La cargante persona de la ventanilla
Los poderes invisibles, pero absolutamente influyentes, de la sociedad actual, han ido consolidando, con sutil maestría, la ceguera de millones de ciudadanos. En realidad, han conseguido mejorar las estrategias de los que han gobernado en los siglos precedentes para implantar visiones asumidas por todo el mundo y disfrazadas de aparentes democracias, en oposición a los viejos Estados Absolutistas. Hoy las personas, quizás como ayer, posiblemente como siempre, somos incapaces de mirar a la otra orilla con reflexivos análisis y tan solo entendemos, con preocupante superficialidad, los problemas que existen en la ribera que pisamos.
Accedemos al banco, por ejemplo, tomamos la vez y nos alegramos sobremanera de que solo hay una persona como cliente por delante de nosotros. Está en ventanilla gestionando cosas suyas y sabemos que somos los siguientes en ser atendidos, pero nos equivocamos. Esa persona consume casi media hora de tiempo y miramos nuestro reloj, haciendo cábalas primero de cuándo nos tocará, pensando también que estamos perdiendo la mañana con la prisa que llevamos y maldiciendo, en las conversaciones con los otros clientes en cola, a la cargante persona que nos está robando el tiempo.
Casi la mayoría coincide en que la persona responsable de tanta espera es ese señor o esa señora que, si tantas cosas le urgía resolver, que hubiese madrugado más. Pocos, en cambio, discurren que el causante de tanta demora no es el cliente del mostrador, sino la entidad bancaria por no emplear más personal en la atención del público. Dicho sea de paso me indigna muchas veces que cuando te acercas a corporaciones bancarias existen muchos trabajadores en otras células especializadas, para atención de empresas, para nóminas, para seguros o para venta de pisos, la mayor parte servicios sin excesiva demanda. Sin embargo, en la que necesito, la ventanilla de toda la vida, pululan largas colas para una sola persona de atención directa.

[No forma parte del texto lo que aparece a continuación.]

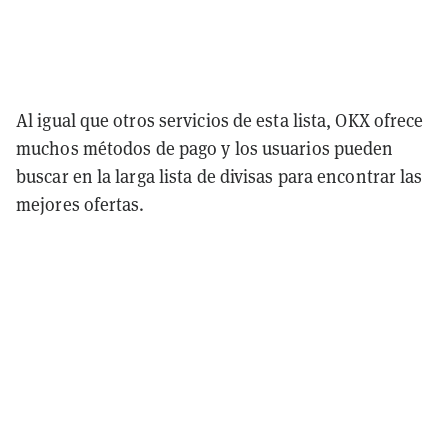
Al igual que otros servicios de esta lista, OKX ofrece
muchos métodos de pago y los usuarios pueden
buscar en la larga lista de divisas para encontrar las
mejores ofertas.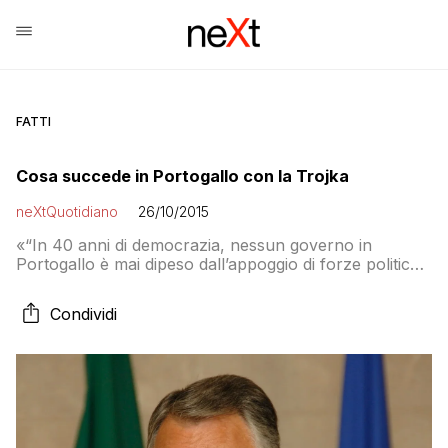
FATTI
Cosa succede in Portogallo con la Trojka
neXtQuotidiano
26/10/2015
«“In 40 anni di democrazia, nessun governo in
Portogallo è mai dipeso dall’appoggio di forze politiche
antieuropeiste, di forze politiche che chiedono di
abrogare il Trattato di Lisbona, il Fiscal Compact, il
Condividi
Patto di crescita e di stabilità, lo smantellamento
dell’unione monetaria e di portare il Portogallo fuori
dall’Euro», dice il presidente che dà l’incarico di
formare il governo a chi ha perso le elezioni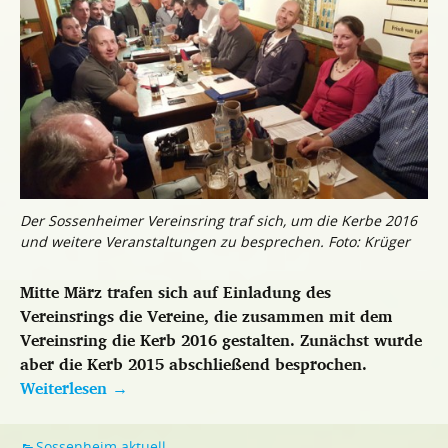
Der Sossenheimer Vereinsring traf sich, um die Kerbe 2016
und weitere Veranstaltungen zu besprechen. Foto: Krüger
Mitte März trafen sich auf Einladung des
Vereinsrings die Vereine, die zusammen mit dem
Vereinsring die Kerb 2016 gestalten. Zunächst wurde
aber die Kerb 2015 abschließend besprochen.
Weiterlesen
→
Sossenheim aktuell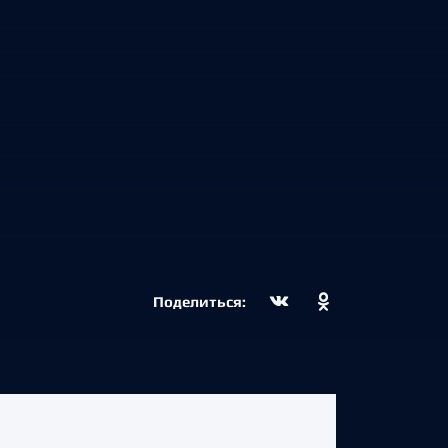
Поделиться: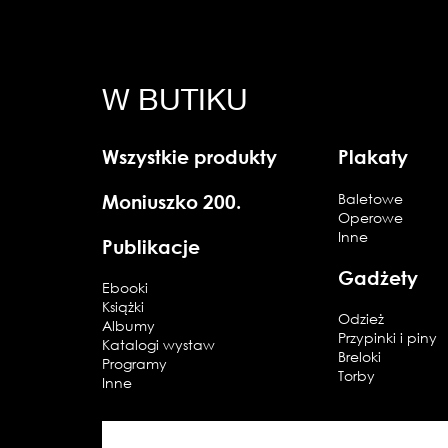
W BUTIKU
Wszystkie produkty
Plakaty
Moniuszko 200.
Baletowe
Operowe
Inne
Publikacje
Gadżety
Ebooki
Książki
Odzież
Albumy
Przypinki i piny
Katalogi wystaw
Breloki
Programy
Torby
Inne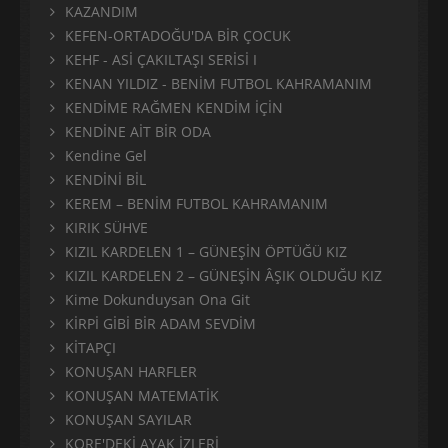
KAZANDIM
KEFEN-ORTADOĞU'DA BİR ÇOCUK
KEHF - ASİ ÇAKILTAŞI SERİSİ I
KENAN YILDIZ - BENİM FUTBOL KAHRAMANIM
KENDİME RAĞMEN KENDİM İÇİN
KENDİNE AİT BİR ODA
Kendine Gel
KENDİNİ BİL
KEREM – BENİM FUTBOL KAHRAMANIM
KIRIK SÜHVE
KIZIL KARDELEN 1 – GÜNEŞİN ÖPTÜĞÜ KIZ
KIZIL KARDELEN 2 – GÜNEŞİN ÂŞIK OLDUĞU KIZ
Kime Dokunduysan Ona Git
KİRPİ GİBİ BİR ADAM SEVDİM
KİTAPÇI
KONUŞAN HARFLER
KONUŞAN MATEMATİK
KONUŞAN SAYILAR
KORE'DEKİ AYAK İZLERİ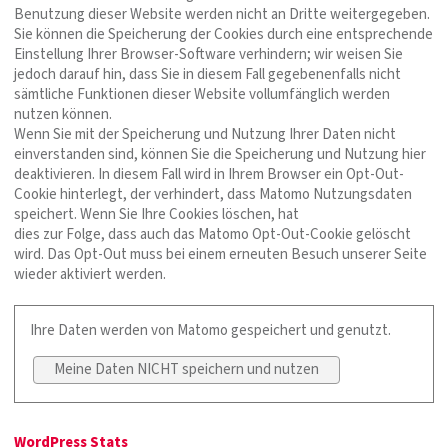
Benutzung dieser Website werden nicht an Dritte weitergegeben.
Sie können die Speicherung der Cookies durch eine entsprechende
Einstellung Ihrer Browser-Software verhindern; wir weisen Sie
jedoch darauf hin, dass Sie in diesem Fall gegebenenfalls nicht
sämtliche Funktionen dieser Website vollumfänglich werden
nutzen können.
Wenn Sie mit der Speicherung und Nutzung Ihrer Daten nicht
einverstanden sind, können Sie die Speicherung und Nutzung hier
deaktivieren. In diesem Fall wird in Ihrem Browser ein Opt-Out-
Cookie hinterlegt, der verhindert, dass Matomo Nutzungsdaten
speichert. Wenn Sie Ihre Cookies löschen, hat
dies zur Folge, dass auch das Matomo Opt-Out-Cookie gelöscht
wird. Das Opt-Out muss bei einem erneuten Besuch unserer Seite
wieder aktiviert werden.
Ihre Daten werden von Matomo gespeichert und genutzt.
Meine Daten NICHT speichern und nutzen
WordPress Stats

De manera que el culpable siempre es el cliente que iba delante de nosotros por su tardanza, no el banco, al que le importa bien poco que tengamos que esperar. Protestamos, por supuesto que sí, pero al equivocarnos de dirección no obtenemos el beneficio que pretende nuestra ira, perpetuándose así la incomodidad del problema. Este botón de muestra es aplicable a casi todo lo que nos rodea y concierne. Si echa el cierre una pequeña o mediana empresa pensamos que se ha hundido porque no ha sido lo suficientemente competitiva, pero pocos pensarán que los autónomos, en este país, han sido durante décadas maltratados y que no existe una gestión política de auténtica protección.
Si baja la persiana una multinacional en nuestro país para instalarse en una región llamada tercermundista lo justificamos criticando a la presión sindical, no a la poderosa empresa que solo vela por su beneficio propio, no garantizando la estabilidad laboral ni allá donde estaba ni allá donde vaya. Si España vende corbetas o submarinos a Arabia Saudí alegamos riqueza y puestos de trabajo a las compañías fabricantes, no pensamos en que serán utilizadas contra Yemen en un interminable conflicto histórico. Si alguien cae en la desgracia de la pobreza asumimos que no ha sabido luchar lo suficiente, no que el Estado, con sus desiguales políticas sociales y económicas, no recupere ni ampare a los sectores más desfavorecidos.
Si Siria hace un genocidio a población civil con armas químicas apoyamos la intervención militar de EEUU, Francia y Reino Unido, ignorando por completo que los conflictos bélicos internacionales ya no se resuelven en el Consejo de Seguridad de las Naciones Unidas, sino en las alianzas de países privilegiados por intereses económicos y comerciales. Somos incapaces de pensar que la ONU es un circo de apariencia noble en tanto no se democratice profundamente, derogando el Derecho de Veto a las cinco naciones más poderosas. Somos incapaces de diferenciar que los asesinatos y los genocidios son los mismos si los causa un ácido o una ráfaga de metralla y que la forma no debe alterar el orden del producto. No obstante, el ácido químico nos resulta sobrecogedor e inhumano, y nos parece que una bomba convencional resulta menos dolorosa.
Cinismos, mentiras, hipocresías nos rodean en los mensajes televisivos cuando condenan una barbaridad y no reprueban su inmediata respuesta, otra atrocidad pero disfrazada de panacea. Siria es culpable de su crueldad, Rusia culpable por complicidad; pero los buenos de la peli, USA, R.U. y Francia, son también culpables. Todos culpables de no evitar los conflictos para vender sus armas, culpables de inventarse guerras donde no existían, culpables de intentar dominar el mundo por estrictos intereses estratégicos y culpables de torear a la ONU a su antojo. Y culpable el banco, nunca la cargante persona de la ventanilla.